A good point that Chris makes is how to explain the precipitous drop in production after the peak. That is, indeed, much steeper than what you can see in the case of the US. I think it is another result of the negative feedbacks that occurred in the US but not in the SU (nice symmetric names!). Just one of these negative feedbacks could have been the "brain drain" that led a large number of Russian engineers and scientist to migrate to the West.

Ugo,

I think that since the US had a convertible currency (and in fact the world's "reserve" currency), importing the way out of the problem was feasible. Since nobody wanted rubles, Russia first had to earn dollars/pounds/DM by exporting the oil to then exchange the foreign currency for the needed items. Poland had similar problems - it needed to export coal to the West to earn convertible currencies with which it could for instance buy the needed electronics to equip its ships (built in the Gdansk and Szczecin shipyards) that it would then export. Poland was lacking adequate foreign currency reserves, so the government created two chains of stores (Pewex and Baltona) that would sell foreign goods with huge price markups, and those goods were available only in dollars. At a time that you could buy Levi's jeans for $20 in the US, they would cost $50 at those stores. The extra $30 would help the government rebuild their currency reserves.

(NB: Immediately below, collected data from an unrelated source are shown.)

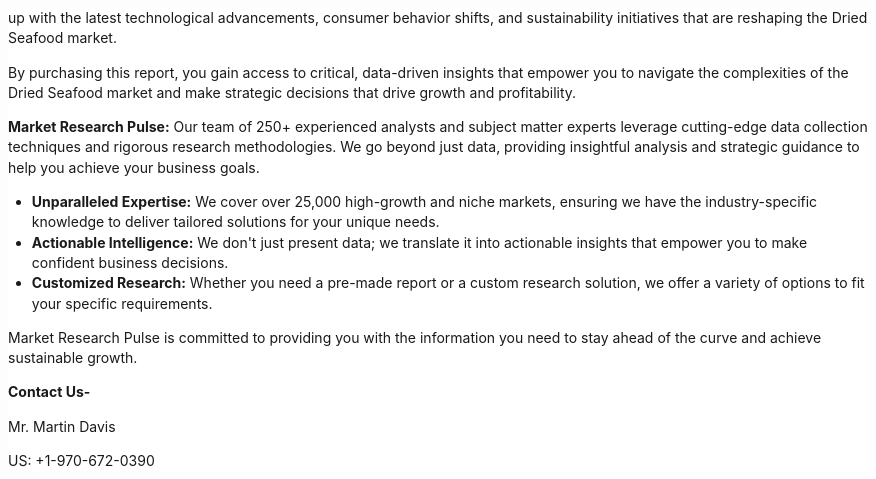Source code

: up with the latest technological advancements, consumer behavior shifts, and sustainability initiatives that are reshaping the Dried Seafood market.</p></li></ol><p>By purchasing this report, you gain access to critical, data-driven insights that empower you to navigate the complexities of the Dried Seafood market and make strategic decisions that drive growth and profitability.</p><p><strong>Market Research Pulse:</strong>&nbsp;Our team of 250+ experienced analysts and subject matter experts leverage cutting-edge data collection techniques and rigorous research methodologies. We go beyond just data, providing insightful analysis and strategic guidance to help you achieve your business goals.</p><ul><li><strong>Unparalleled Expertise:</strong>&nbsp;We cover over 25,000 high-growth and niche markets, ensuring we have the industry-specific knowledge to deliver tailored solutions for your unique needs.</li><li><strong>Actionable Intelligence:</strong>&nbsp;We don't just present data; we translate it into actionable insights that empower you to make confident business decisions.</li><li><strong>Customized Research:</strong>&nbsp;Whether you need a pre-made report or a custom research solution, we offer a variety of options to fit your specific requirements.</li></ul><p>Market Research Pulse is committed to providing you with the information you need to stay ahead of the curve and achieve sustainable growth.</p><p><strong>Contact Us-</strong></p><p>Mr. Martin Davis</p><p>US: +1-970-672-0390</p>
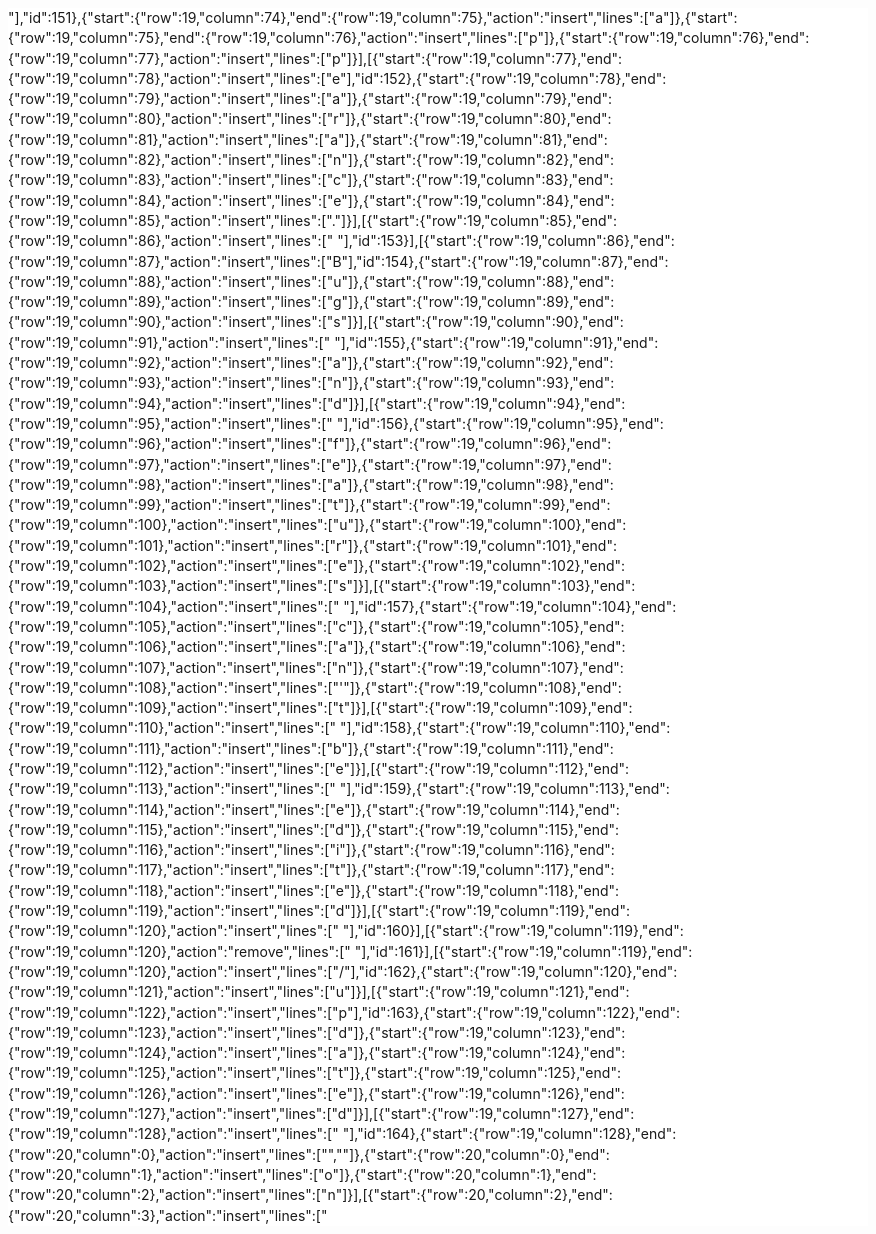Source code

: "],"id":151},{"start":{"row":19,"column":74},"end":{"row":19,"column":75},"action":"insert","lines":["a"]},{"start":{"row":19,"column":75},"end":{"row":19,"column":76},"action":"insert","lines":["p"]},{"start":{"row":19,"column":76},"end":{"row":19,"column":77},"action":"insert","lines":["p"]}],[{"start":{"row":19,"column":77},"end":{"row":19,"column":78},"action":"insert","lines":["e"],"id":152},{"start":{"row":19,"column":78},"end":{"row":19,"column":79},"action":"insert","lines":["a"]},{"start":{"row":19,"column":79},"end":{"row":19,"column":80},"action":"insert","lines":["r"]},{"start":{"row":19,"column":80},"end":{"row":19,"column":81},"action":"insert","lines":["a"]},{"start":{"row":19,"column":81},"end":{"row":19,"column":82},"action":"insert","lines":["n"]},{"start":{"row":19,"column":82},"end":{"row":19,"column":83},"action":"insert","lines":["c"]},{"start":{"row":19,"column":83},"end":{"row":19,"column":84},"action":"insert","lines":["e"]},{"start":{"row":19,"column":84},"end":{"row":19,"column":85},"action":"insert","lines":["."]}],[{"start":{"row":19,"column":85},"end":{"row":19,"column":86},"action":"insert","lines":[" "],"id":153}],[{"start":{"row":19,"column":86},"end":{"row":19,"column":87},"action":"insert","lines":["B"],"id":154},{"start":{"row":19,"column":87},"end":{"row":19,"column":88},"action":"insert","lines":["u"]},{"start":{"row":19,"column":88},"end":{"row":19,"column":89},"action":"insert","lines":["g"]},{"start":{"row":19,"column":89},"end":{"row":19,"column":90},"action":"insert","lines":["s"]}],[{"start":{"row":19,"column":90},"end":{"row":19,"column":91},"action":"insert","lines":[" "],"id":155},{"start":{"row":19,"column":91},"end":{"row":19,"column":92},"action":"insert","lines":["a"]},{"start":{"row":19,"column":92},"end":{"row":19,"column":93},"action":"insert","lines":["n"]},{"start":{"row":19,"column":93},"end":{"row":19,"column":94},"action":"insert","lines":["d"]}],[{"start":{"row":19,"column":94},"end":{"row":19,"column":95},"action":"insert","lines":[" "],"id":156},{"start":{"row":19,"column":95},"end":{"row":19,"column":96},"action":"insert","lines":["f"]},{"start":{"row":19,"column":96},"end":{"row":19,"column":97},"action":"insert","lines":["e"]},{"start":{"row":19,"column":97},"end":{"row":19,"column":98},"action":"insert","lines":["a"]},{"start":{"row":19,"column":98},"end":{"row":19,"column":99},"action":"insert","lines":["t"]},{"start":{"row":19,"column":99},"end":{"row":19,"column":100},"action":"insert","lines":["u"]},{"start":{"row":19,"column":100},"end":{"row":19,"column":101},"action":"insert","lines":["r"]},{"start":{"row":19,"column":101},"end":{"row":19,"column":102},"action":"insert","lines":["e"]},{"start":{"row":19,"column":102},"end":{"row":19,"column":103},"action":"insert","lines":["s"]}],[{"start":{"row":19,"column":103},"end":{"row":19,"column":104},"action":"insert","lines":[" "],"id":157},{"start":{"row":19,"column":104},"end":{"row":19,"column":105},"action":"insert","lines":["c"]},{"start":{"row":19,"column":105},"end":{"row":19,"column":106},"action":"insert","lines":["a"]},{"start":{"row":19,"column":106},"end":{"row":19,"column":107},"action":"insert","lines":["n"]},{"start":{"row":19,"column":107},"end":{"row":19,"column":108},"action":"insert","lines":["'"]},{"start":{"row":19,"column":108},"end":{"row":19,"column":109},"action":"insert","lines":["t"]}],[{"start":{"row":19,"column":109},"end":{"row":19,"column":110},"action":"insert","lines":[" "],"id":158},{"start":{"row":19,"column":110},"end":{"row":19,"column":111},"action":"insert","lines":["b"]},{"start":{"row":19,"column":111},"end":{"row":19,"column":112},"action":"insert","lines":["e"]}],[{"start":{"row":19,"column":112},"end":{"row":19,"column":113},"action":"insert","lines":[" "],"id":159},{"start":{"row":19,"column":113},"end":{"row":19,"column":114},"action":"insert","lines":["e"]},{"start":{"row":19,"column":114},"end":{"row":19,"column":115},"action":"insert","lines":["d"]},{"start":{"row":19,"column":115},"end":{"row":19,"column":116},"action":"insert","lines":["i"]},{"start":{"row":19,"column":116},"end":{"row":19,"column":117},"action":"insert","lines":["t"]},{"start":{"row":19,"column":117},"end":{"row":19,"column":118},"action":"insert","lines":["e"]},{"start":{"row":19,"column":118},"end":{"row":19,"column":119},"action":"insert","lines":["d"]}],[{"start":{"row":19,"column":119},"end":{"row":19,"column":120},"action":"insert","lines":[" "],"id":160}],[{"start":{"row":19,"column":119},"end":{"row":19,"column":120},"action":"remove","lines":[" "],"id":161}],[{"start":{"row":19,"column":119},"end":{"row":19,"column":120},"action":"insert","lines":["/"],"id":162},{"start":{"row":19,"column":120},"end":{"row":19,"column":121},"action":"insert","lines":["u"]}],[{"start":{"row":19,"column":121},"end":{"row":19,"column":122},"action":"insert","lines":["p"],"id":163},{"start":{"row":19,"column":122},"end":{"row":19,"column":123},"action":"insert","lines":["d"]},{"start":{"row":19,"column":123},"end":{"row":19,"column":124},"action":"insert","lines":["a"]},{"start":{"row":19,"column":124},"end":{"row":19,"column":125},"action":"insert","lines":["t"]},{"start":{"row":19,"column":125},"end":{"row":19,"column":126},"action":"insert","lines":["e"]},{"start":{"row":19,"column":126},"end":{"row":19,"column":127},"action":"insert","lines":["d"]}],[{"start":{"row":19,"column":127},"end":{"row":19,"column":128},"action":"insert","lines":[" "],"id":164},{"start":{"row":19,"column":128},"end":{"row":20,"column":0},"action":"insert","lines":["",""]},{"start":{"row":20,"column":0},"end":{"row":20,"column":1},"action":"insert","lines":["o"]},{"start":{"row":20,"column":1},"end":{"row":20,"column":2},"action":"insert","lines":["n"]}],[{"start":{"row":20,"column":2},"end":{"row":20,"column":3},"action":"insert","lines":["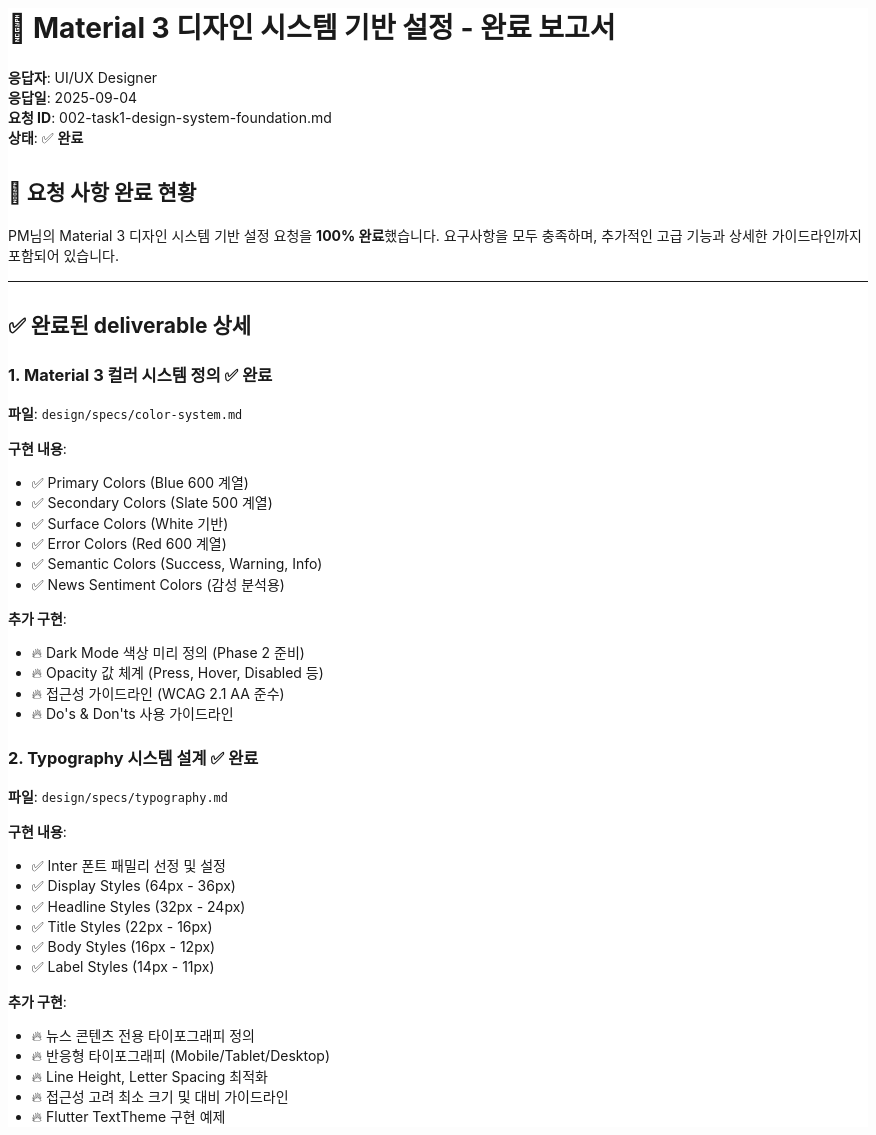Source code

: # 🎨 Material 3 디자인 시스템 기반 설정 - 완료 보고서

**응답자**: UI/UX Designer  
**응답일**: 2025-09-04  
**요청 ID**: 002-task1-design-system-foundation.md  
**상태**: ✅ **완료**

## 🎯 요청 사항 완료 현황

PM님의 Material 3 디자인 시스템 기반 설정 요청을 **100% 완료**했습니다.
요구사항을 모두 충족하며, 추가적인 고급 기능과 상세한 가이드라인까지 포함되어 있습니다.

---

## ✅ 완료된 deliverable 상세

### 1. Material 3 컬러 시스템 정의 ✅ **완료**
**파일**: `design/specs/color-system.md`

**구현 내용**:
- ✅ Primary Colors (Blue 600 계열)
- ✅ Secondary Colors (Slate 500 계열)  
- ✅ Surface Colors (White 기반)
- ✅ Error Colors (Red 600 계열)
- ✅ Semantic Colors (Success, Warning, Info)
- ✅ News Sentiment Colors (감성 분석용)

**추가 구현**:
- 🔥 Dark Mode 색상 미리 정의 (Phase 2 준비)
- 🔥 Opacity 값 체계 (Press, Hover, Disabled 등)
- 🔥 접근성 가이드라인 (WCAG 2.1 AA 준수)
- 🔥 Do's & Don'ts 사용 가이드라인

### 2. Typography 시스템 설계 ✅ **완료**
**파일**: `design/specs/typography.md`

**구현 내용**:
- ✅ Inter 폰트 패밀리 선정 및 설정
- ✅ Display Styles (64px - 36px)
- ✅ Headline Styles (32px - 24px)
- ✅ Title Styles (22px - 16px)
- ✅ Body Styles (16px - 12px)
- ✅ Label Styles (14px - 11px)

**추가 구현**:
- 🔥 뉴스 콘텐츠 전용 타이포그래피 정의
- 🔥 반응형 타이포그래피 (Mobile/Tablet/Desktop)
- 🔥 Line Height, Letter Spacing 최적화
- 🔥 접근성 고려 최소 크기 및 대비 가이드라인
- 🔥 Flutter TextTheme 구현 예제

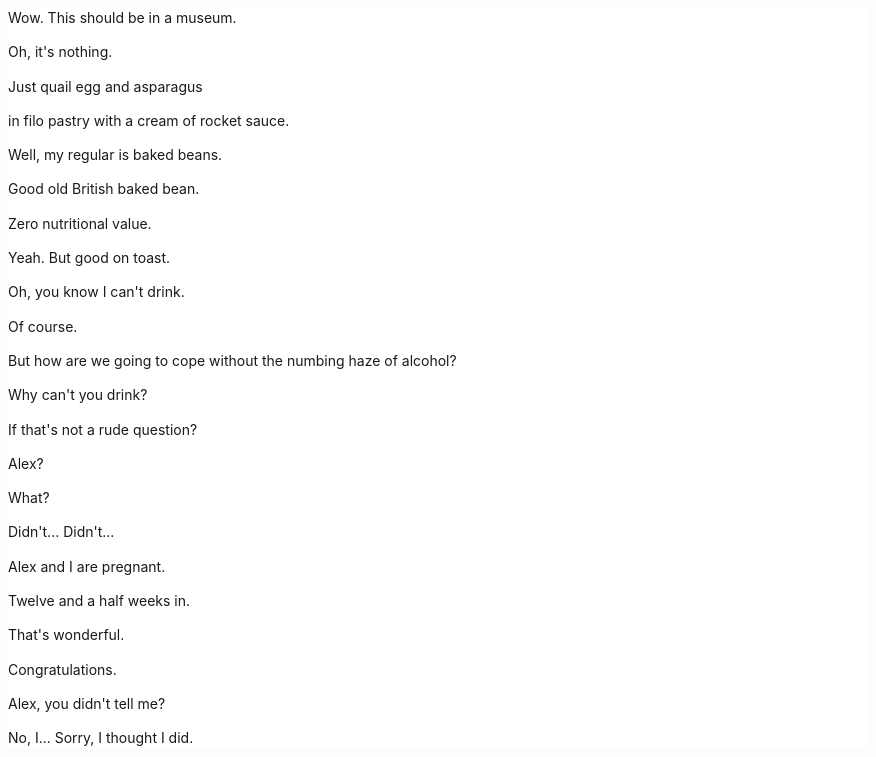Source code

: 
Wow.
This should be in a museum.


Oh, it's nothing.


Just quail egg and asparagus


in filo pastry with a
cream of rocket sauce.


Well, my regular is baked beans.


Good old British baked bean.


Zero nutritional value.


Yeah.
But good on toast.


Oh, you know I can't drink.


Of course.


But how are we going to cope
without the numbing haze of alcohol?


Why can't you drink?


If that's not a rude question?


Alex?


What?


Didn't... Didn't...


Alex and I are pregnant.


Twelve and a half weeks in.


That's wonderful.


Congratulations.


Alex, you didn't tell me?


No, I... Sorry,
I thought I did.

Any tourist visiting Poland was obliged by law to exchange $15 for Polish zlotys for each day of stay. There were countless other schemes that communist countries were coming up with to enable the imports of critical goods at a time when their own currencies weren't convertible - and of course they weren't due to those governments' own policies - if you don't allow the conversion from rubles or zlotys to dollars, then you can't expect the dollars to flow in if the foreigners can't expect their money to be available on demand in their own currency. So, trade and the aforementioned schemes were the only outlets for currency earnings.

That, as you point out, made a big difference. The other thing is that Russia's systemic transformation caused huge disruptions due to the need for the prices to adjust, the no longer needed heavy industry to close, etc. The 1991 collapse meant that the entire Soviet economy had to close shop and reopen in a totally different guise. Nobody needed more nuclear warheads, battleships and tanks - in a new market economy, people were expecting to be able to get, say, chocolate, meat or shoes, which were rationed under communism. I remember that when I was little (before 1989), my parents would get a ration coupon for 1 (one!) chocolate bar per month for me - anyone over the age of 16 wasn't able to get even one chocolate bar per month. Clearly, when the Soviet central planning collapsed and people were free to produce consumer goods rather than weapons, they chose to do the former - but when you had rusting equipment that could only manufacture AK-47's, then obviously you had to first melt it down and transform it into something else. The complete retooling of the economy took a long time.

Still, the Polish economy only suffered about 15 months of recession, while the Soviet economy was in the doldrums for over 5 years. The difference was that while the Polish law and institutions adjusted along with the "shock therapy" of the economy, Russia was mired in lawlessness and corruption for much longer. There, the economic "shock therapy" was applied without the institutions in place - and the mafia and the oligarchs gladly took advantage of that.

Note: by "trade" I of course meant natural resource exports - trade in consumer goods (which was extremely small) only happened within the CMEA (Council for Mutual Economic Assistance) bloc. Also, I obviously meant "former Soviet" economy when I referred to the slow post-collapse recovery of the FSU.

Yes, Marek, I think that this is exactly the point. The US could survive their national peak in 1970 because they had a convertible currency; they could pay oil in dollars and so they could simply gradually shift the supply from Texas from Saudi Arabia (just an example, oil comes to the US from many producing countries). Russia coulnd't do that. They would have had to pay the Saudi Arabian oil in dollars; but where would they get dollars? Up to then, they had gotten dollars from the sales of their own oil! Then, plenty of other problems with an economy that was so deeply focussed on heavy equipment; military and otherwise.